Streamlining the CAD-to-Print Process

And then there are the design tools. Both the CAD/PLM providers and the AM manufacturers are eager to help make the transition to additive manufacturing as seamless as possible. We are beginning to see capabilities—both within 3D design software and AM tools—that promise to help streamline the hand-off from design to manufacturing. Many of these developers are on a quest to deliver a robust “print preview” for 3D parts that would enable engineers and designers to better evaluate not only the appearance, but also the quality and performance of a 3D printed part prior to manufacture.

For example, Autodesk’s Inventor 2016 + Fusion 360 is equipped with a tool called 3D Print Studio; SOLIDWORKS 2016 offers its Print 3D Property Manager; Stratasys (through its acquisition of GrabCAD) enables users to print parts directly from the CAD file with GrabCAD Print; and 3D Systems’ recently announced partnership with PTC leverages 3D Systems’ 3DXpert metal printing software to provide PTC Creo users with direct CAD-to-print functionality for metals-based AM.

The reality is that we are on the brink of a major market disruptor—the mass adoption of additive manufacturing as a complement to traditional manufacturing methods.

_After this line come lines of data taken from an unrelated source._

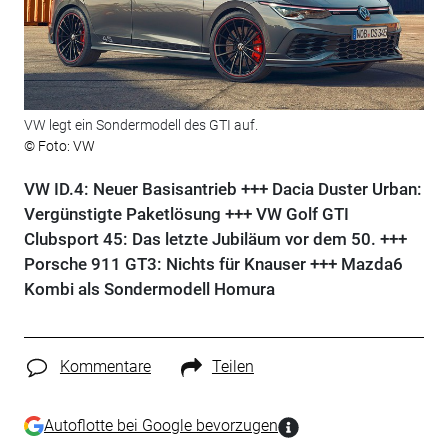
VW legt ein Sondermodell des GTI auf.
© Foto: VW
VW ID.4: Neuer Basisantrieb +++ Dacia Duster Urban:
Vergünstigte Paketlösung +++ VW Golf GTI
Clubsport 45: Das letzte Jubiläum vor dem 50. +++
Porsche 911 GT3: Nichts für Knauser +++ Mazda6
Kombi als Sondermodell Homura
Kommentare
Teilen
Autoflotte bei Google bevorzugen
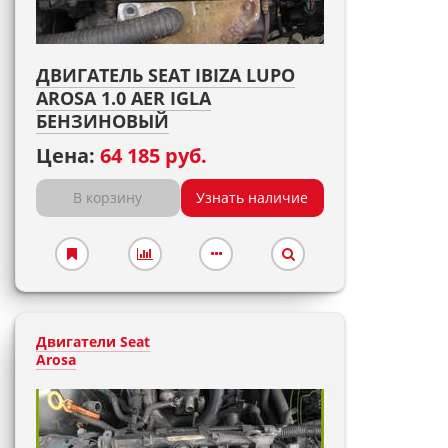
ДВИГАТЕЛЬ SEAT IBIZA LUPO
AROSA 1.0 AER IGLA
БЕНЗИНОВЫЙ
Цена:
64 185 руб.
В корзину
Узнать наличие
Двигатели Seat
Arosa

That’s because being able to fabricate complex medical-grade and industrial-grade metal or plastic parts using an additive manufacturing process is more convenient, more versatile and more cost-effective than traditional manufacturing approaches in some situations.

Indeed, today’s advanced additive manufacturing (AM) processes, coupled with innovative new AM tools and equipment, and a growing assortment of new materials—from strong metal alloys and specially-engineered polymers to bio-materials—promise to create a whole new class of manufactured goods and services, alongside a whole new ecosystem of customers and suppliers. However, there is still a great deal of work to be done to achieve the Holy Grail of AM: mass customization using on-demand custom materials.